There is a second technical reason why price increases have not led to falls in demand. The economists’ principle that a price increase leads to a fall in demand operates only if there are alternatives to the good whose price has risen. A rise in the price of Coke reduces Coke sales as long as Pepsi is available. What happens if both Coke and Pepsi prices rise in tandem? This appears to be what is happening in the US economy. The prices of many industrial goods are rising together, and in an optimistic environment, customers are willing to pay those prices.

In economists’ lingo, this means that the elasticity of demand is close to zero, in other words a price increase of 10% or even more leads to a demand decrease of close to zero (and a rise in total spending).
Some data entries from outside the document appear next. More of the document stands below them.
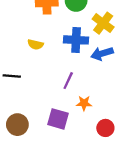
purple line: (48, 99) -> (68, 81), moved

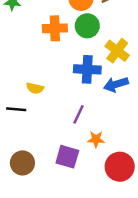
yellow semicircle: (35, 44) -> (35, 88), moved
red circle: (105, 128) -> (120, 167), size x1.5

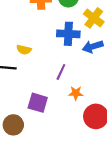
purple square: (67, 157) -> (38, 103), moved
brown circle: (22, 163) -> (13, 125), moved

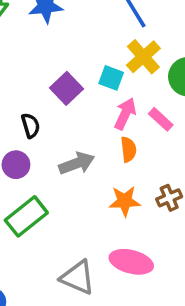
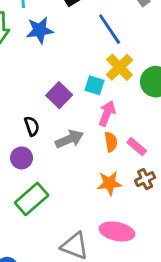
pink rectangle: (161, 119) -> (137, 147), moved
gray arrow: (77, 163) -> (69, 139), moved

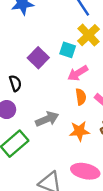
pink arrow: (107, 113) -> (78, 73), turned -144
gray arrow: (69, 139) -> (47, 119), moved

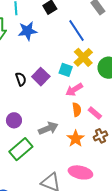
black semicircle: (15, 83) -> (21, 79), moved
orange star: (79, 131) -> (76, 139), turned -30

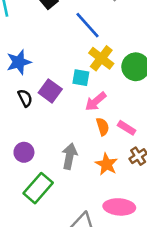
blue star: (27, 31) -> (19, 62), moved
gray arrow: (48, 128) -> (69, 156), turned -48

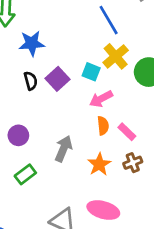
green rectangle: (38, 188) -> (25, 174), size x0.7

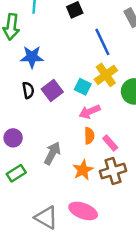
brown cross: (133, 163) -> (113, 171), size x1.5

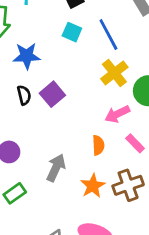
cyan square: (83, 87) -> (72, 32), moved
pink arrow: (90, 112) -> (117, 114), moved
pink rectangle: (110, 143) -> (135, 143), moved

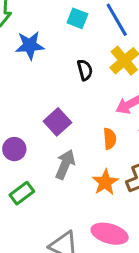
purple square: (52, 94) -> (57, 122), moved
black semicircle: (24, 95) -> (85, 70), moved

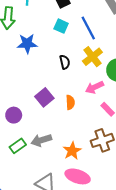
orange semicircle: (110, 139) -> (70, 102), moved
gray arrow: (65, 164) -> (41, 140), moved, turned -132
orange star: (105, 182) -> (72, 151), moved

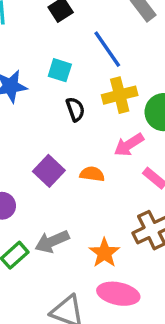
cyan square: (61, 26) -> (60, 70), moved
yellow cross: (92, 57) -> (120, 95), turned 30
orange semicircle: (70, 102) -> (92, 174), turned -72

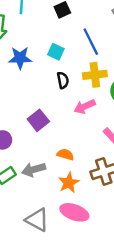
pink arrow: (129, 145) -> (85, 107), moved
orange semicircle: (92, 174) -> (65, 154), moved

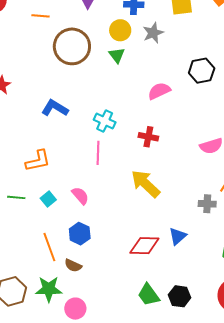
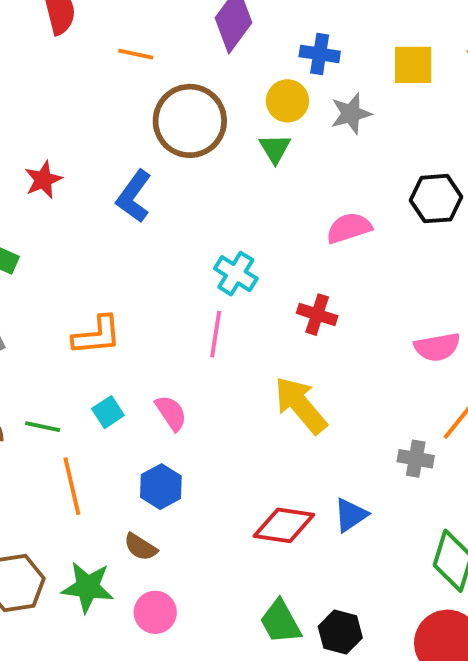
blue L-shape: (55, 108) -> (134, 196), moved, turned -92
green line: (16, 197) -> (43, 427), moved
orange line: (49, 247) -> (72, 486), moved
pink circle: (75, 309) -> (155, 612), moved

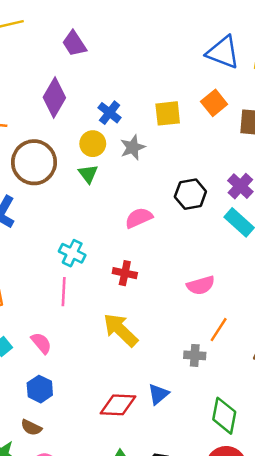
blue cross: (320, 54) -> (110, 113), turned 35

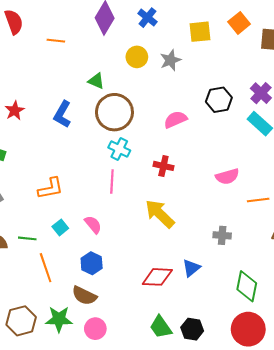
blue cross: (110, 113) -> (148, 18), moved
brown circle: (34, 162) -> (114, 112), moved
green triangle: (88, 174) -> (96, 81), moved, turned -30
orange line: (219, 330) -> (258, 200), moved, turned 50
brown semicircle: (31, 427) -> (84, 296), size x1.4

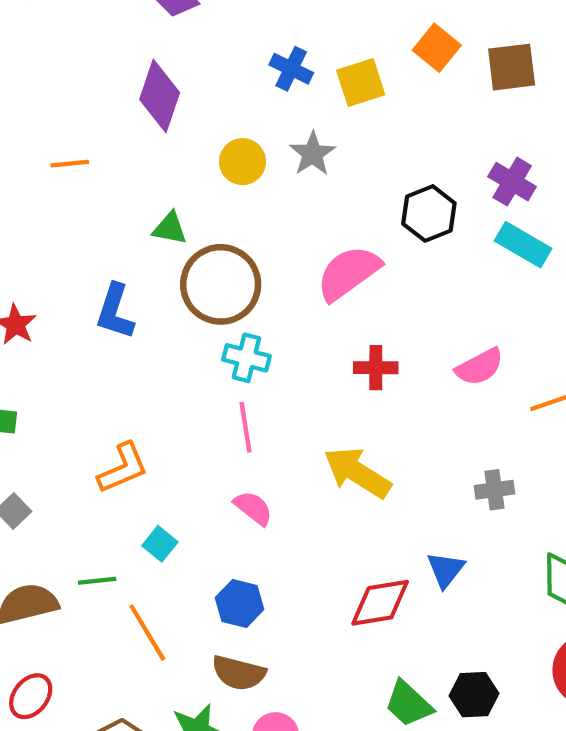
blue cross: (148, 18) -> (291, 69), moved
pink semicircle: (175, 120) -> (348, 273), size x1.4
red cross: (163, 166) -> (376, 368), moved
pink semicircle: (93, 225) -> (253, 508), moved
Interestingly enough, Whirlpool CEO Marc Bitzer gave financial analysts a lesson in real-world economics in his October 25th investor conference call. Back in July, investors got worried when Whirlpool said it was going to be hit by higher costs for the steel it uses in its washing machines and other appliances and the stock fell. But on October 24th, Whirlpool announced strong Q3 results. Despite a stagnant market in the US, the company was able to raise prices and deliver 5% revenue growth in North America.  Bitzer said that he expects tariffs (including steel and certain China imports such as motors) to add $300 million to Whirlpool’s full-year costs. Yet its Q3 earnings figure of $4.55 was 19% up on the year-ago figure, and Whirlpool stock has since gained some 7% in a down market.

On the next day’s conference call, analysts probed Bitzer on how he was able to raise prices in Q3 without losing market share. He replied: “I would always argue on a full year basis there is limited overall category price elasticity on the consumer side, i.e., I would say on a full year basis, consumer prices do not necessarily impact consumer demand in a strong way.”

This comment from a man who has been immersed in the home appliance business since 1999 illustrates a key fact about much of US (and global) business: many markets are oligopolistic, i.e. dominated by a small group of producers who tend to raise and cut prices at similar times by similar amounts. Economists’ models, which assume so-called “perfect competition” miss this effect, and therefore overestimate the impact of price.

The conclusion is that tariffs, if levied broadly, can be a highly effective means of steering demand from foreign suppliers to domestic suppliers. Given a choice between adapting their models to the real world, or continuing to issue predictions based on obsolete models that meet their own and their colleagues’ prejudices, most mainstream economists choose the latter course.